** Conjunto de tareas **
- a) Según el texto sobre la vanidad en la academia y la cultura, ¿qué cosas se exigen? Enuméralas todas.
- b) ¿Cómo seguirías el texto sobre la vanidad en la academia y la cultura a partir de su última oración?

La academia y la cultura son espacios en que la vanidad encuentra su hábitat. El talento sólo se desarrolla con trabajo y privaciones que forman y depuran la inteligencia y la creatividad. En la actualidad, el esfuerzo es obstáculo para que surja el talento. Se exige el reconocimiento inmediato del talento aunque ese talento no sea todavía reconocible. La vanidad orilla el esfuerzo para reclamar el preceptivo blasón de excepcionalidad. La línea que separa la vanidad del ridículo es muy delgada, casi imperceptible. Hay quien se presenta en público como “el mejor especialista de Jorge Luis Borges en México”. El que así se presenta obviamente no es el mejor especialista de Borges en México porque lo evidente no necesita
mostración. El grotesco individuo exige una servidumbre indecorosa derivada del presunto
conocimiento de un autor. A falta de nada mejor, este tipo de títulos a modo se fabrican en
mentes de sujetos ridículos, de vidas insignificantes, que necesitan parasitar en otros para ser
reconocidos. Lo dramático es que existe una sórdida comunidad ávida de la misma distinción
que acepta rendir la pleitesía que exige la servidumbre. Para que se alague la propia vanidad se
requiere primero alagar la vanidad de otro. No es la expresión del talento la que merece elogio,
sino el individuo mismo que no necesita exhibir ese talento sino respetar un ritual tan grotesco
y ridículo como él mismo.

** Material proporcionado **

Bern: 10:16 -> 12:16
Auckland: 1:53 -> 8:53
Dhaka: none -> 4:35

** Respuestas del ejercicio **
- a)
- El reconocimiento inmediato del talento
- Una servidumbre indecorosa
- La pleitesía

- b)
Estas actuaciones muestran indigencia moral al asumir la liturgia de un rito que terminará por alagar la vanidad de uno mismo a condición de renunciar a la libertad y al talento. Donde debería hospedarse la libertad de pensamiento, su dimisión es requisito imprescindible. Esa abdicación se justifica por la necesidad de que la propia vanidad se sienta satisfecha, independientemente de la ausencia razones para satisfacerla. Siempre acomplejado y envidioso, el hombre ridículo que se anuncia como “el mejor especialista de Jorge Luis Borges en México” abraza lo grotesco, pero sobre todo es idiota.